Prompt> The records below are to be set down word for word, with every picture left out.
****************************************
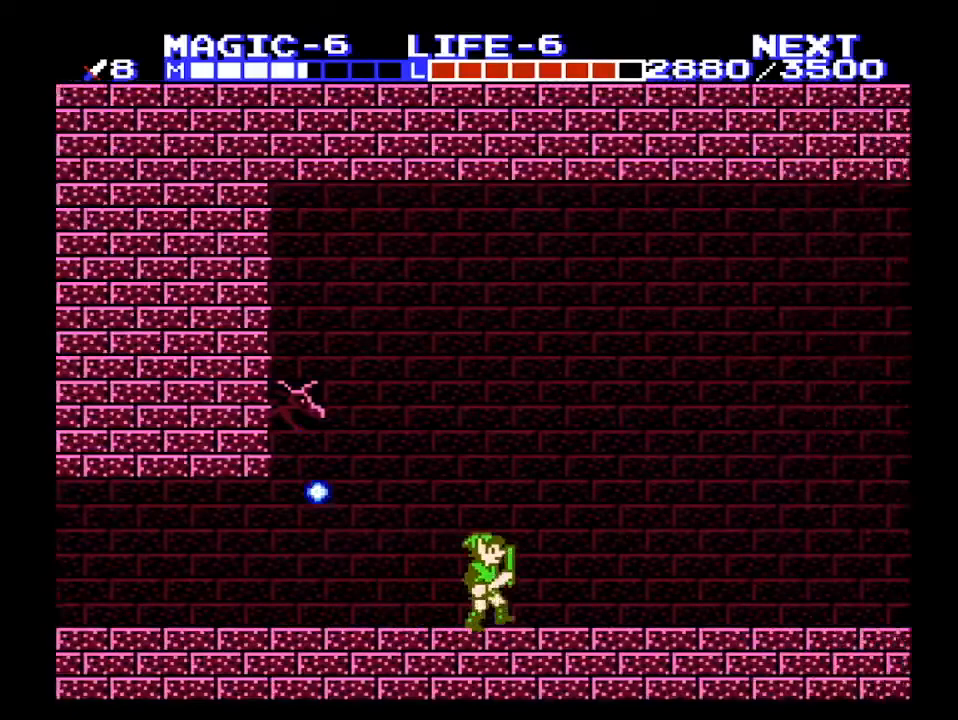
{"buttons": ["DPAD_RIGHT"], "events": []}
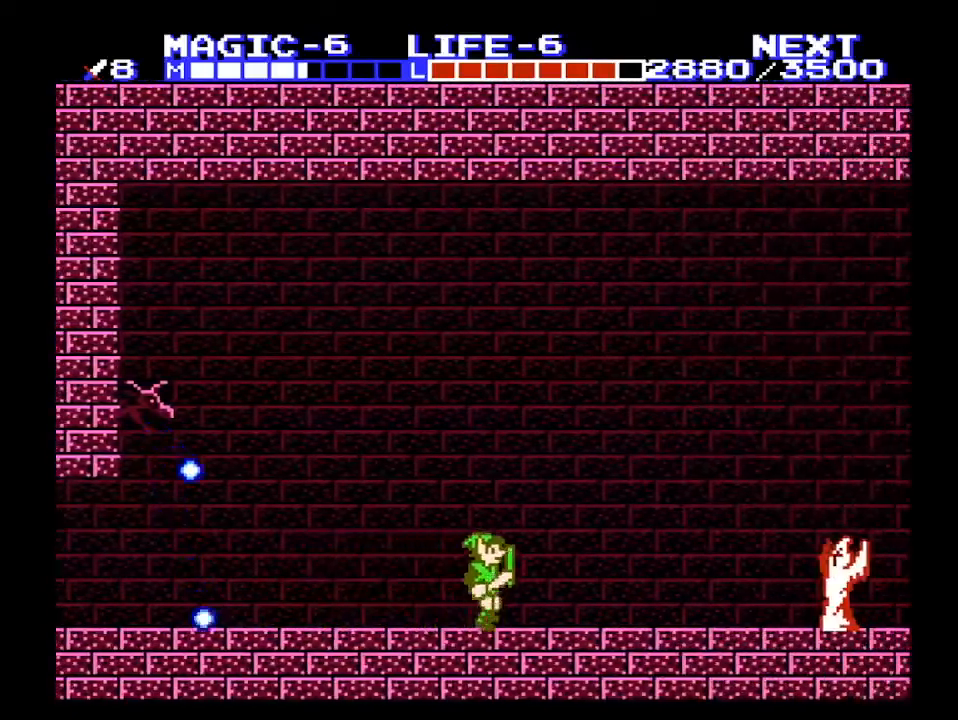
{"buttons": ["DPAD_RIGHT"], "events": [[333, "A", "down"], [467, "A", "up"]]}
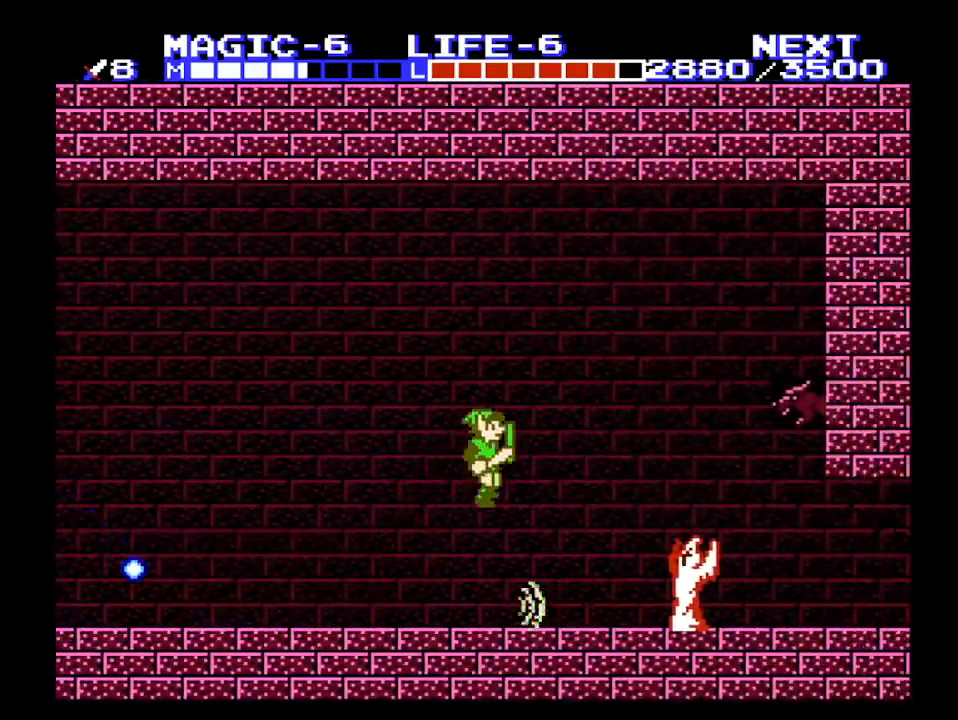
{"buttons": ["A", "DPAD_RIGHT"], "events": [[433, "A", "down"]]}
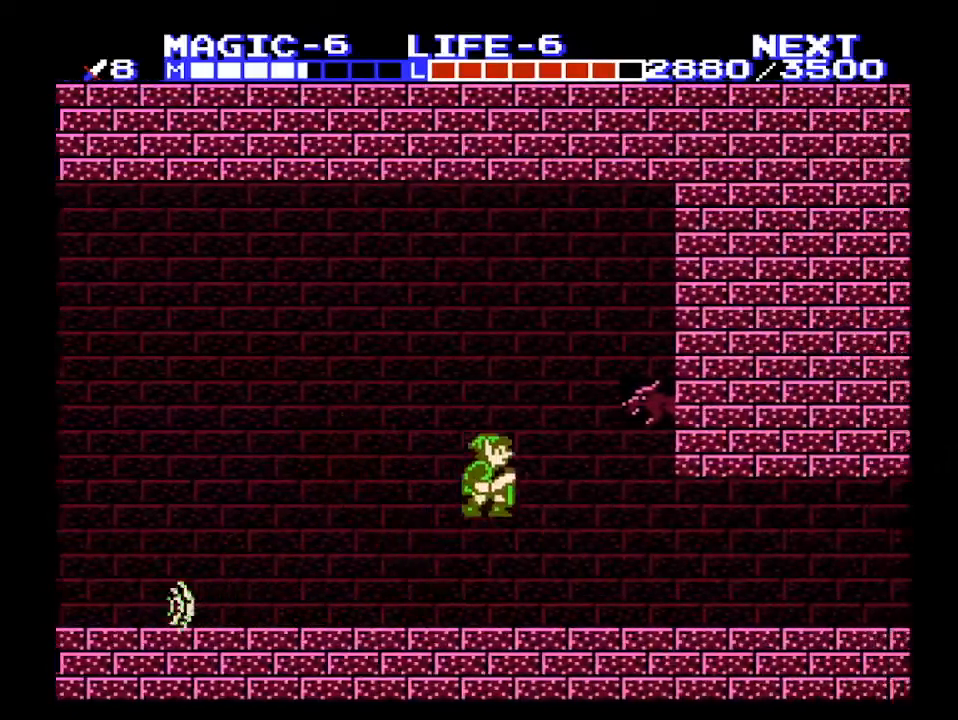
{"buttons": ["B", "DPAD_RIGHT"], "events": [[200, "A", "up"], [400, "B", "down"]]}
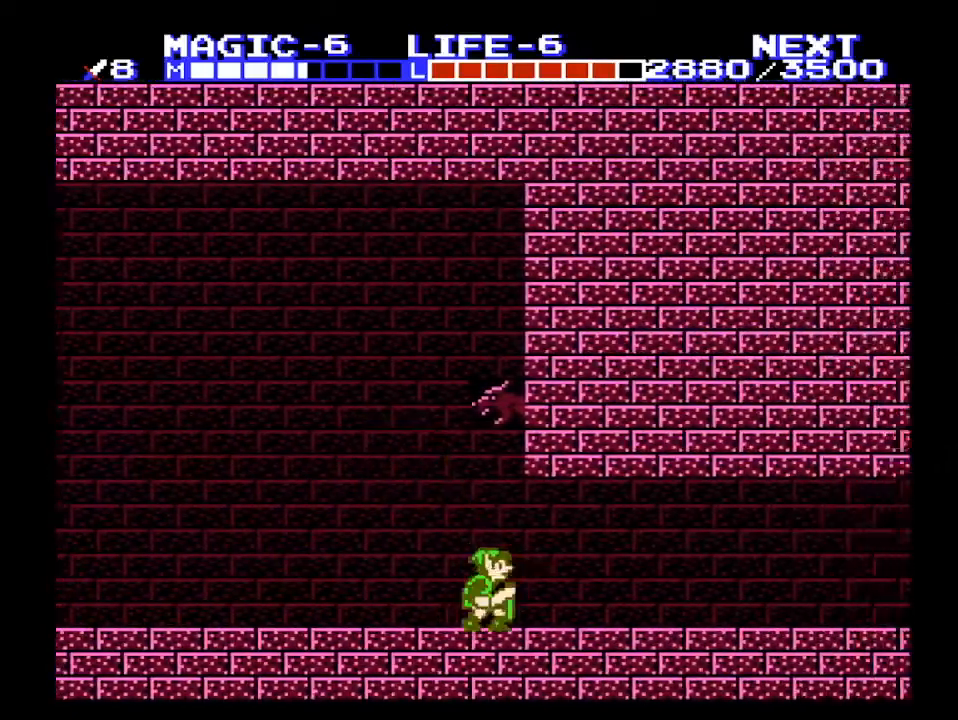
{"buttons": ["DPAD_RIGHT"], "events": [[33, "B", "up"]]}
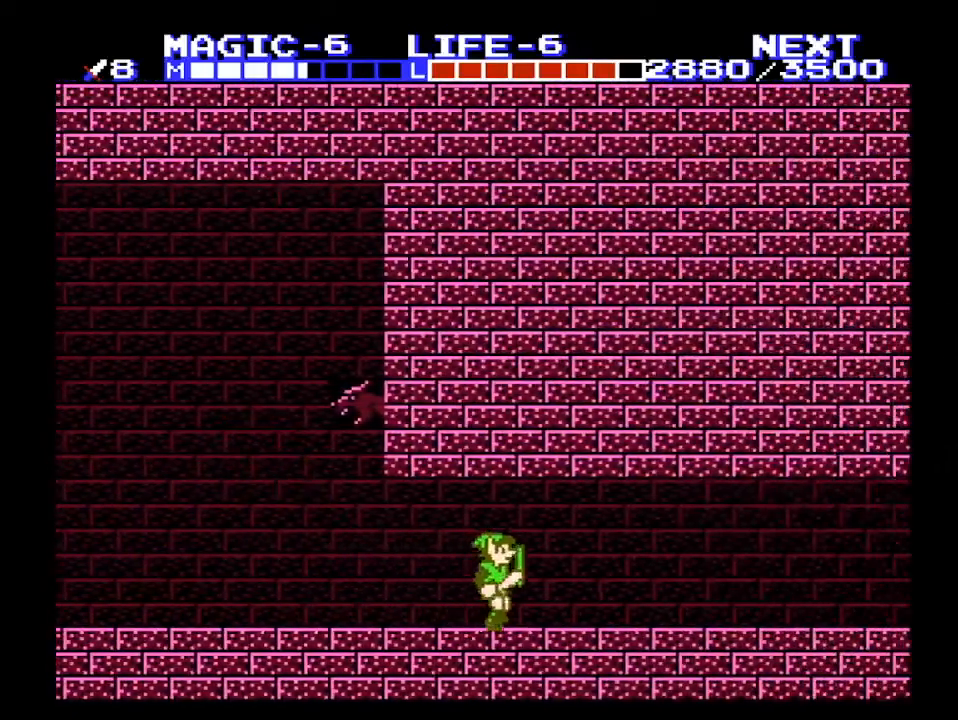
{"buttons": ["A", "DPAD_RIGHT"], "events": [[433, "A", "down"]]}
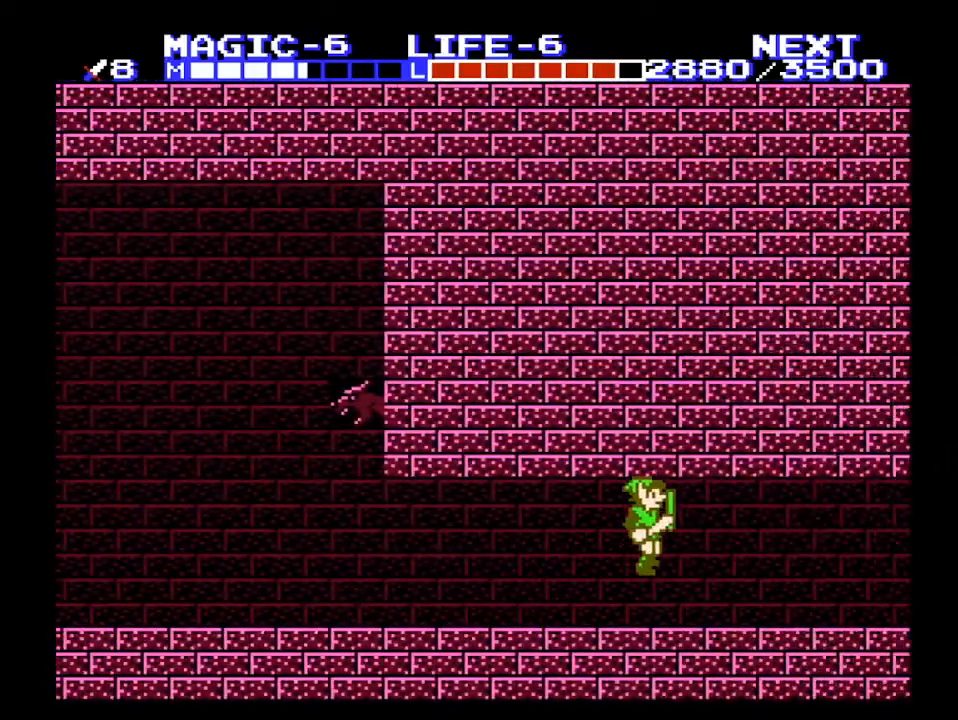
{"buttons": ["A", "B", "DPAD_DOWN", "DPAD_RIGHT"], "events": [[33, "A", "up"], [167, "B", "down"], [267, "B", "up"], [367, "A", "down"], [367, "DPAD_DOWN", "down"], [400, "B", "down"], [400, "DPAD_RIGHT", "up"], [467, "DPAD_RIGHT", "down"]]}
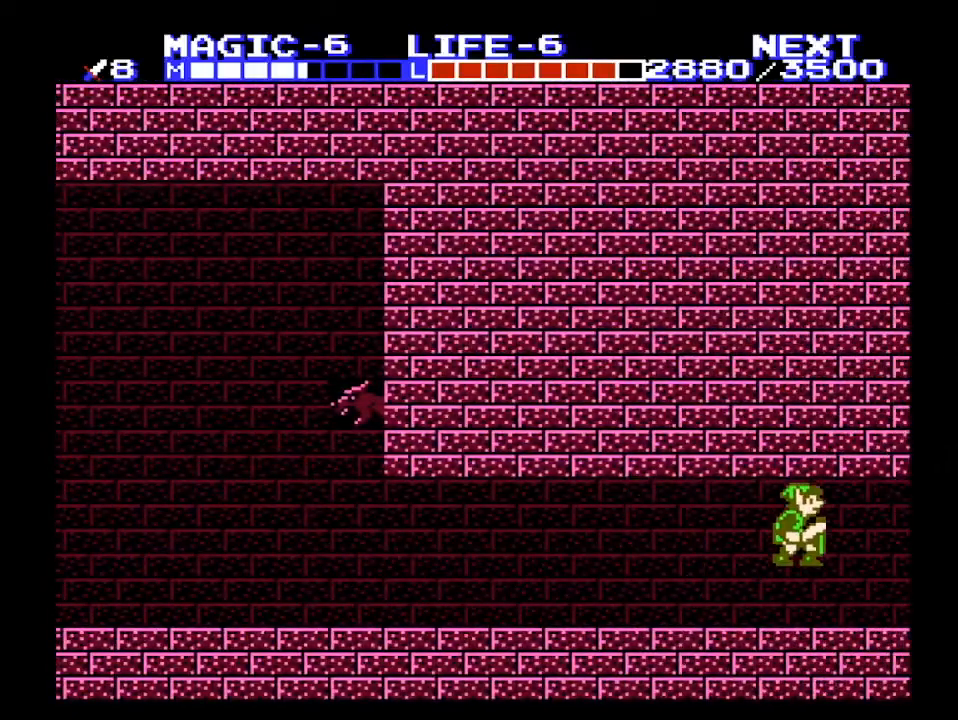
{"buttons": ["A", "B", "DPAD_RIGHT"], "events": [[33, "A", "up"], [33, "DPAD_DOWN", "up"], [67, "B", "up"], [300, "A", "down"], [367, "B", "down"]]}
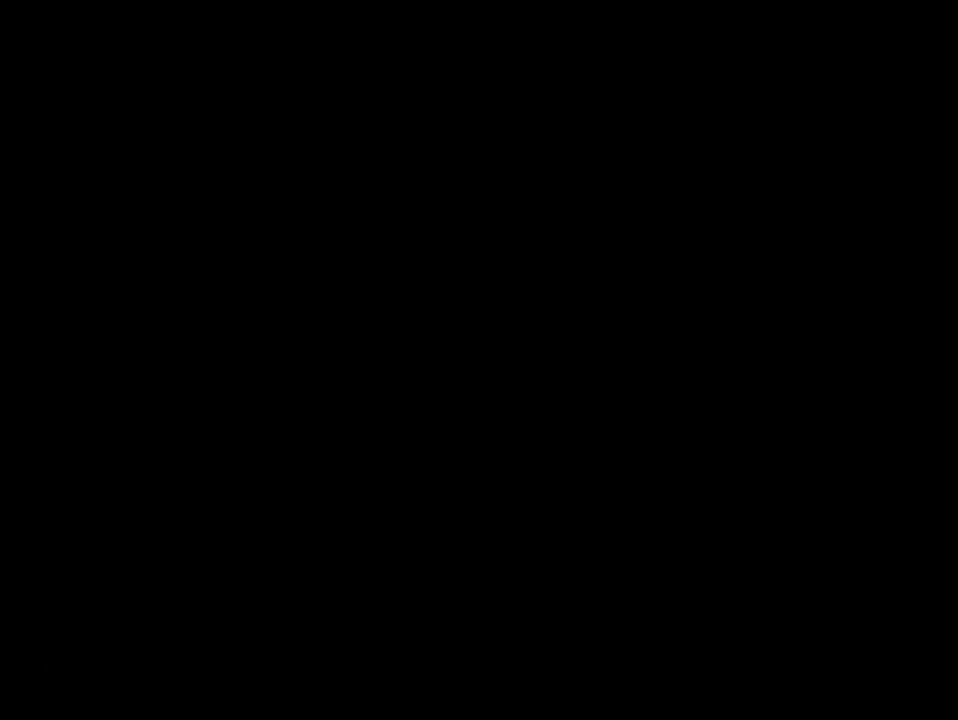
{"buttons": ["DPAD_RIGHT"], "events": [[100, "B", "up"], [167, "A", "up"]]}
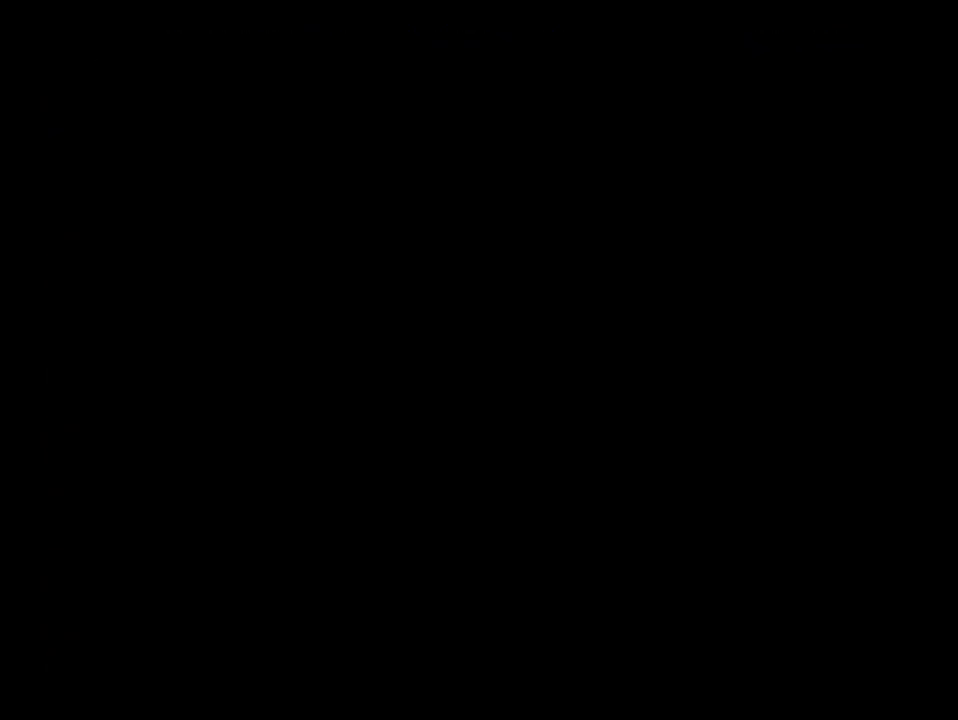
{"buttons": ["DPAD_RIGHT"], "events": []}
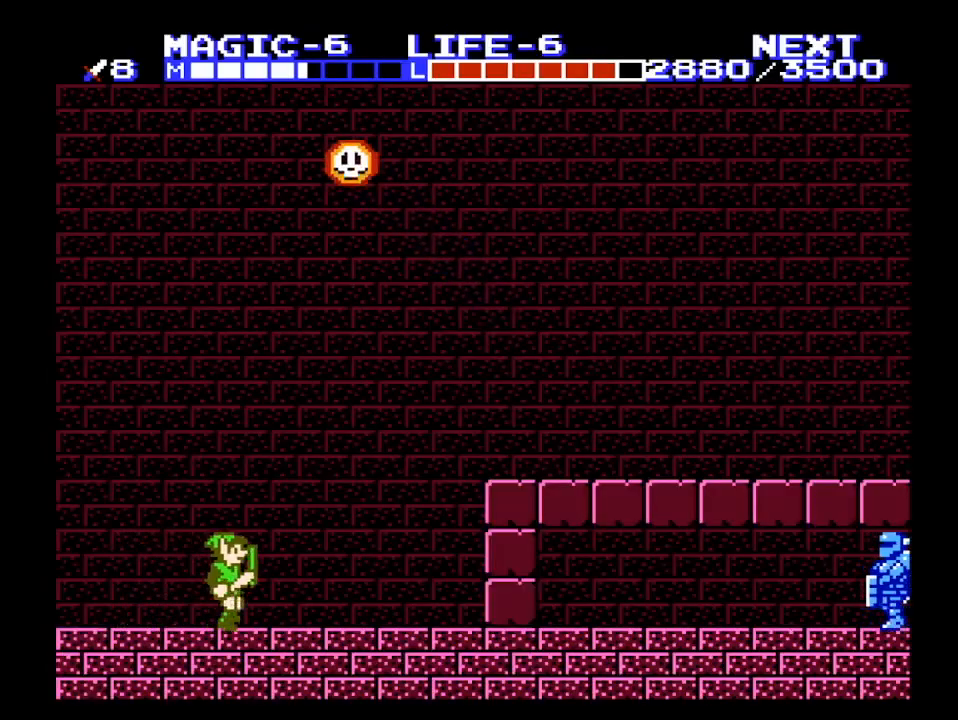
{"buttons": ["DPAD_RIGHT"], "events": []}
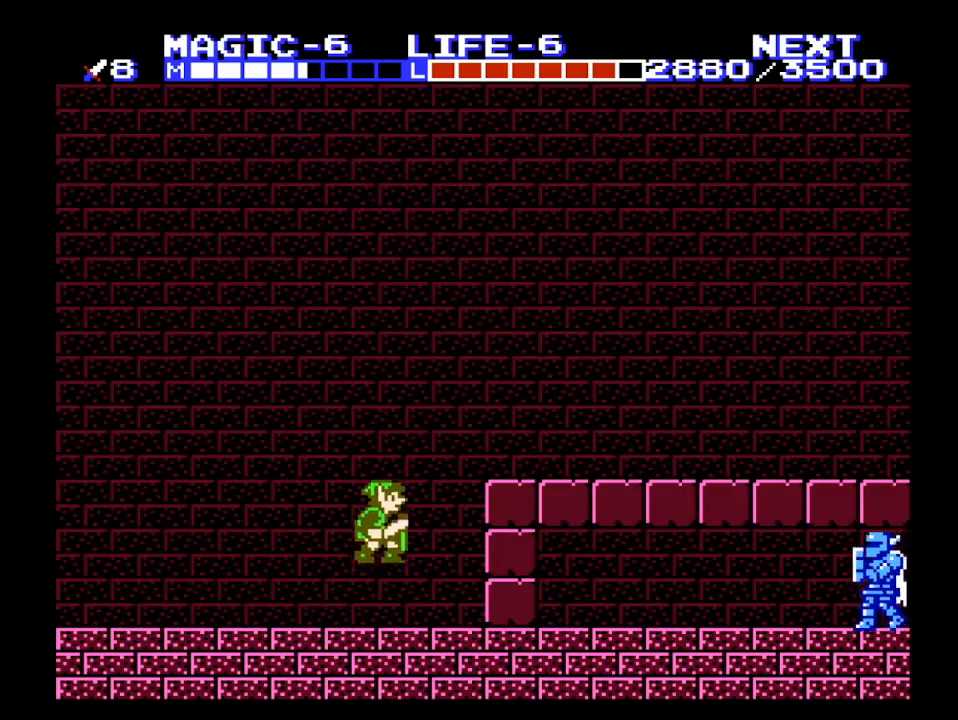
{"buttons": ["DPAD_RIGHT"], "events": [[33, "A", "down"], [467, "A", "up"]]}
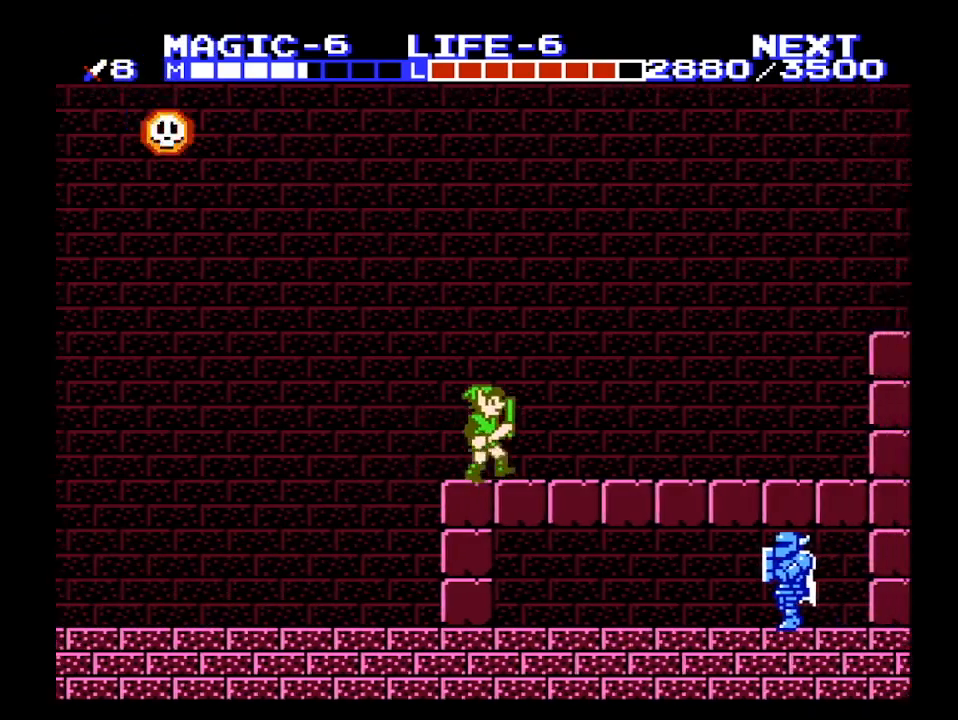
{"buttons": ["DPAD_RIGHT"], "events": [[200, "DPAD_DOWN", "down"], [233, "A", "down"], [233, "DPAD_RIGHT", "up"], [267, "A", "up"], [267, "DPAD_DOWN", "up"], [267, "DPAD_RIGHT", "down"]]}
****************************************
Written answer>
{"buttons": ["DPAD_RIGHT"], "events": []}
{"buttons": ["DPAD_RIGHT"], "events": [[333, "A", "down"], [467, "A", "up"]]}
{"buttons": ["A", "DPAD_RIGHT"], "events": [[433, "A", "down"]]}
{"buttons": ["B", "DPAD_RIGHT"], "events": [[200, "A", "up"], [400, "B", "down"]]}
{"buttons": ["DPAD_RIGHT"], "events": [[33, "B", "up"]]}
{"buttons": ["A", "DPAD_RIGHT"], "events": [[433, "A", "down"]]}
{"buttons": ["A", "B", "DPAD_DOWN", "DPAD_RIGHT"], "events": [[33, "A", "up"], [167, "B", "down"], [267, "B", "up"], [367, "A", "down"], [367, "DPAD_DOWN", "down"], [400, "B", "down"], [400, "DPAD_RIGHT", "up"], [467, "DPAD_RIGHT", "down"]]}
{"buttons": ["A", "B", "DPAD_RIGHT"], "events": [[33, "A", "up"], [33, "DPAD_DOWN", "up"], [67, "B", "up"], [300, "A", "down"], [367, "B", "down"]]}
{"buttons": ["DPAD_RIGHT"], "events": [[100, "B", "up"], [167, "A", "up"]]}
{"buttons": ["DPAD_RIGHT"], "events": []}
{"buttons": ["DPAD_RIGHT"], "events": []}
{"buttons": ["DPAD_RIGHT"], "events": [[33, "A", "down"], [467, "A", "up"]]}
{"buttons": ["DPAD_RIGHT"], "events": [[200, "DPAD_DOWN", "down"], [233, "A", "down"], [233, "DPAD_RIGHT", "up"], [267, "A", "up"], [267, "DPAD_DOWN", "up"], [267, "DPAD_RIGHT", "down"]]}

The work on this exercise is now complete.